In Texas, rural churches double as childcare centers
- Rural Texas churches are setting up childcare centers for their communities
- The churches also use the centers as community hubs for events
- Employee turnover can make staffing the centers a challenge
(NewsNation) — A group of rural churches in Texas are using the space that is left unused during the week to support their communities’ childcare needs.
In 2019, that group launched the “We Love All God’s Children” initiative to support the health and well-being of kids, including ways to establish childcare centers at rural churches — where options can be limited for parents and guardians.
“It’s something that these communities desperately, desperately need,” said Rev. Jill Daniel, who serves as the Director of the We Love All God’s Children program at the conference.
Nearly two-thirds of children of working parents in rural communities don’t have access to formal childcare facilities, according to a 2021 study.
But one thing these rural areas do tend to have is places of worship.
“A church is typically built with enough separate classrooms already with enough sinks and toilets, typically, already, so a church is just a natural fit for a childcare center, just the building itself in the typical, traditional way that churches are built,” Daniel said.
The Texas Annual Conference of the United Methodist Church — which kicked off the initiative — has worked with 14 churches to open up childcare centers on their premises. The centers are staffed with church employees, and the conference helps them walk through the licensing process.
The childcare centers are financed through fees that parents pay, but the conference helps the churches with a range of startup costs.
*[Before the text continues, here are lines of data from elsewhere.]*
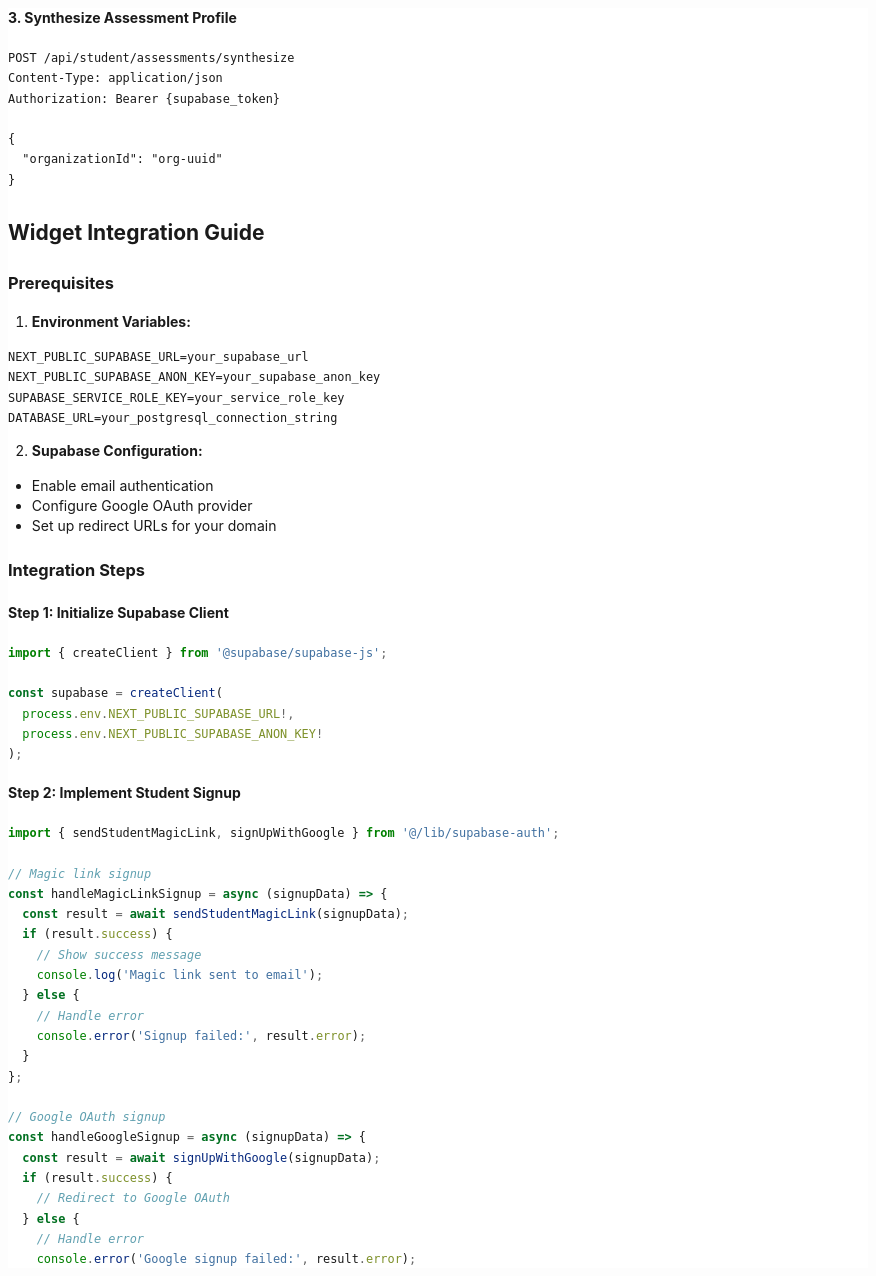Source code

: #### 3. Synthesize Assessment Profile
```http
POST /api/student/assessments/synthesize
Content-Type: application/json
Authorization: Bearer {supabase_token}

{
  "organizationId": "org-uuid"
}
```

## Widget Integration Guide

### Prerequisites

1. **Environment Variables:**
```env
NEXT_PUBLIC_SUPABASE_URL=your_supabase_url
NEXT_PUBLIC_SUPABASE_ANON_KEY=your_supabase_anon_key
SUPABASE_SERVICE_ROLE_KEY=your_service_role_key
DATABASE_URL=your_postgresql_connection_string
```

2. **Supabase Configuration:**
- Enable email authentication
- Configure Google OAuth provider
- Set up redirect URLs for your domain

### Integration Steps

#### Step 1: Initialize Supabase Client
```typescript
import { createClient } from '@supabase/supabase-js';

const supabase = createClient(
  process.env.NEXT_PUBLIC_SUPABASE_URL!,
  process.env.NEXT_PUBLIC_SUPABASE_ANON_KEY!
);
```

#### Step 2: Implement Student Signup
```typescript
import { sendStudentMagicLink, signUpWithGoogle } from '@/lib/supabase-auth';

// Magic link signup
const handleMagicLinkSignup = async (signupData) => {
  const result = await sendStudentMagicLink(signupData);
  if (result.success) {
    // Show success message
    console.log('Magic link sent to email');
  } else {
    // Handle error
    console.error('Signup failed:', result.error);
  }
};

// Google OAuth signup
const handleGoogleSignup = async (signupData) => {
  const result = await signUpWithGoogle(signupData);
  if (result.success) {
    // Redirect to Google OAuth
  } else {
    // Handle error
    console.error('Google signup failed:', result.error);
```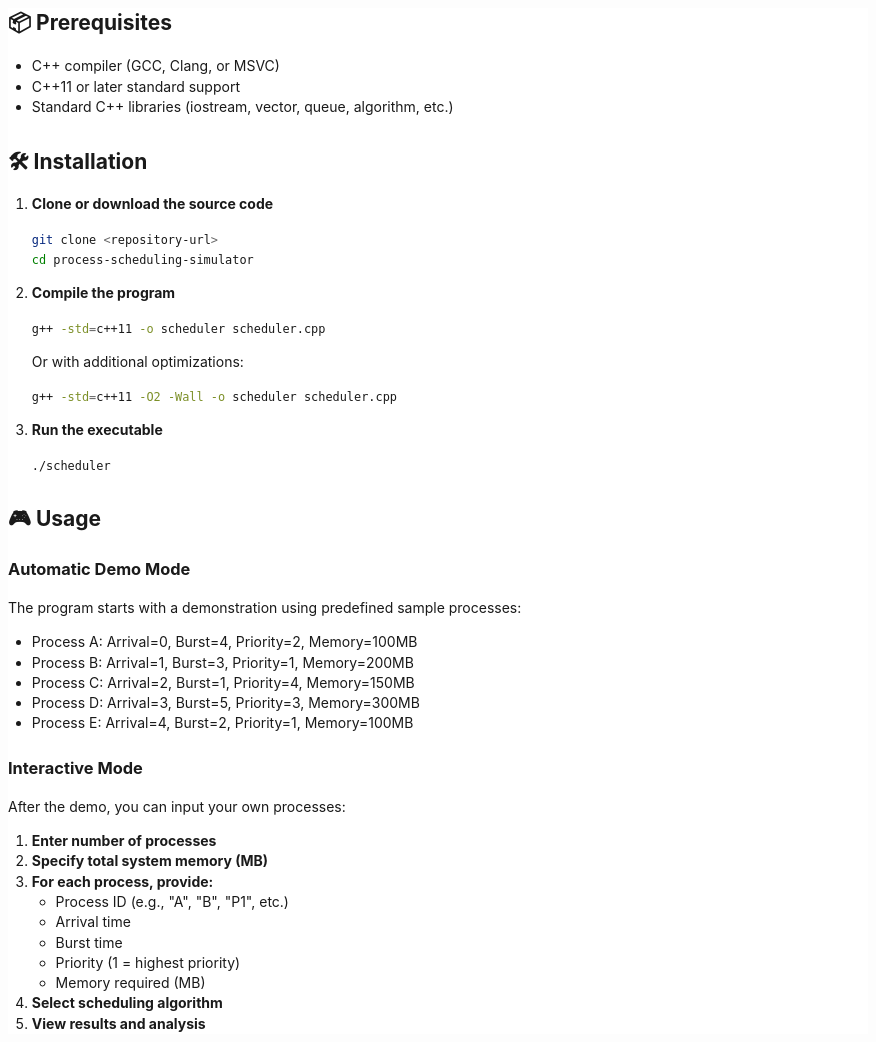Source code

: ## 📦 Prerequisites

- C++ compiler (GCC, Clang, or MSVC)
- C++11 or later standard support
- Standard C++ libraries (iostream, vector, queue, algorithm, etc.)

## 🛠️ Installation

1. **Clone or download the source code**
   ```bash
   git clone <repository-url>
   cd process-scheduling-simulator
   ```

2. **Compile the program**
   ```bash
   g++ -std=c++11 -o scheduler scheduler.cpp
   ```

   Or with additional optimizations:
   ```bash
   g++ -std=c++11 -O2 -Wall -o scheduler scheduler.cpp
   ```

3. **Run the executable**
   ```bash
   ./scheduler
   ```

## 🎮 Usage

### Automatic Demo Mode
The program starts with a demonstration using predefined sample processes:
- Process A: Arrival=0, Burst=4, Priority=2, Memory=100MB
- Process B: Arrival=1, Burst=3, Priority=1, Memory=200MB
- Process C: Arrival=2, Burst=1, Priority=4, Memory=150MB
- Process D: Arrival=3, Burst=5, Priority=3, Memory=300MB
- Process E: Arrival=4, Burst=2, Priority=1, Memory=100MB

### Interactive Mode
After the demo, you can input your own processes:

1. **Enter number of processes**
2. **Specify total system memory (MB)**
3. **For each process, provide:**
   - Process ID (e.g., "A", "B", "P1", etc.)
   - Arrival time
   - Burst time
   - Priority (1 = highest priority)
   - Memory required (MB)
4. **Select scheduling algorithm**
5. **View results and analysis**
“We pay for everything from the first box of crayons to the largest piece of playground equipment and we help them by paying the first quarter of their staff salary and the first six months of their director salary,” Daniels said.
They also receive support from the state. Any parent who qualifies for free or reduced lunch in public schools also qualifies for a subsidy that will help them pay for their childcare costs.
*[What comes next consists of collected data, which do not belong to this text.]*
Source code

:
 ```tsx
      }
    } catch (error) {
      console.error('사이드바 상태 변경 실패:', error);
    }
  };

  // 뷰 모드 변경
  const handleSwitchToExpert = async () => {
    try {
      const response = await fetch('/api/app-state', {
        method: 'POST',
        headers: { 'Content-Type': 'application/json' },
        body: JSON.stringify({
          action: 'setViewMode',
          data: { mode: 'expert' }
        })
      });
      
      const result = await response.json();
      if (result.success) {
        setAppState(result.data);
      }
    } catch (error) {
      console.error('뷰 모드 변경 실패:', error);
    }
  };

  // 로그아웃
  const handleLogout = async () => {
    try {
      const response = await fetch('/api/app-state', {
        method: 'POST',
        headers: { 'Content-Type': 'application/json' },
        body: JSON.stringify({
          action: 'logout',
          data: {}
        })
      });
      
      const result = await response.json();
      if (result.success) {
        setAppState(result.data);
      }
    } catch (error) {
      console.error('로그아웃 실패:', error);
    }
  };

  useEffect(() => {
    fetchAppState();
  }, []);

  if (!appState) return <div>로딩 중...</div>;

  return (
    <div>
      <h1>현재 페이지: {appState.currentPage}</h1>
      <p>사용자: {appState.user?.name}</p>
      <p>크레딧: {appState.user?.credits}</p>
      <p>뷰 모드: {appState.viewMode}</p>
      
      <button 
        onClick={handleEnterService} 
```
So far, childcare providers look after an estimated 875 children among the 14 churches across the state.
The church centers face similar challenges as traditional daycares. Daniel said that retaining employees can be a challenge with high turnover rates, especially in the current post-pandemic environment. She also noted that inflation has made the cost of groceries and classroom supplies soar.
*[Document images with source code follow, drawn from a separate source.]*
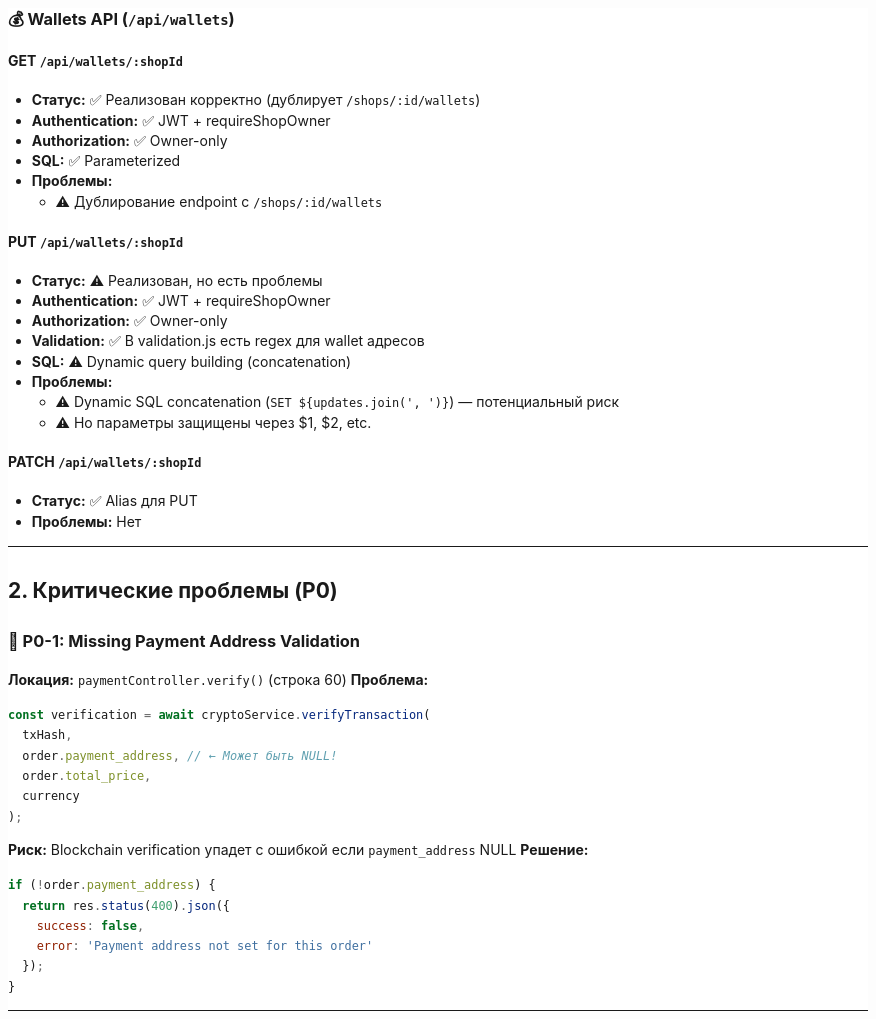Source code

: 
### 💰 Wallets API (`/api/wallets`)

#### GET `/api/wallets/:shopId`
- **Статус:** ✅ Реализован корректно (дублирует `/shops/:id/wallets`)
- **Authentication:** ✅ JWT + requireShopOwner
- **Authorization:** ✅ Owner-only
- **SQL:** ✅ Parameterized
- **Проблемы:**
  - ⚠️ Дублирование endpoint с `/shops/:id/wallets`

#### PUT `/api/wallets/:shopId`
- **Статус:** ⚠️ Реализован, но есть проблемы
- **Authentication:** ✅ JWT + requireShopOwner
- **Authorization:** ✅ Owner-only
- **Validation:** ✅ В validation.js есть regex для wallet адресов
- **SQL:** ⚠️ Dynamic query building (concatenation)
- **Проблемы:**
  - ⚠️ Dynamic SQL concatenation (`SET ${updates.join(', ')}`) — потенциальный риск
  - ⚠️ Но параметры защищены через $1, $2, etc.

#### PATCH `/api/wallets/:shopId`
- **Статус:** ✅ Alias для PUT
- **Проблемы:** Нет

---

## 2. Критические проблемы (P0)

### 🔴 P0-1: Missing Payment Address Validation
**Локация:** `paymentController.verify()` (строка 60)
**Проблема:**
```javascript
const verification = await cryptoService.verifyTransaction(
  txHash,
  order.payment_address, // ← Может быть NULL!
  order.total_price,
  currency
);
```
**Риск:** Blockchain verification упадет с ошибкой если `payment_address` NULL
**Решение:**
```javascript
if (!order.payment_address) {
  return res.status(400).json({
    success: false,
    error: 'Payment address not set for this order'
  });
}
```

---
But Daniel argued one reason the churches are well-suited to the task of doing childcare is that they can also be community hubs. She pointed to a range of activities the childcare centers have engaged in, ranging from helping with community food distribution to a free spring break camp.
“In the churches when you have this childcare…it just lends itself to other partnerships that start to blossom out through the community depending on what’s in your neighborhood,” she said.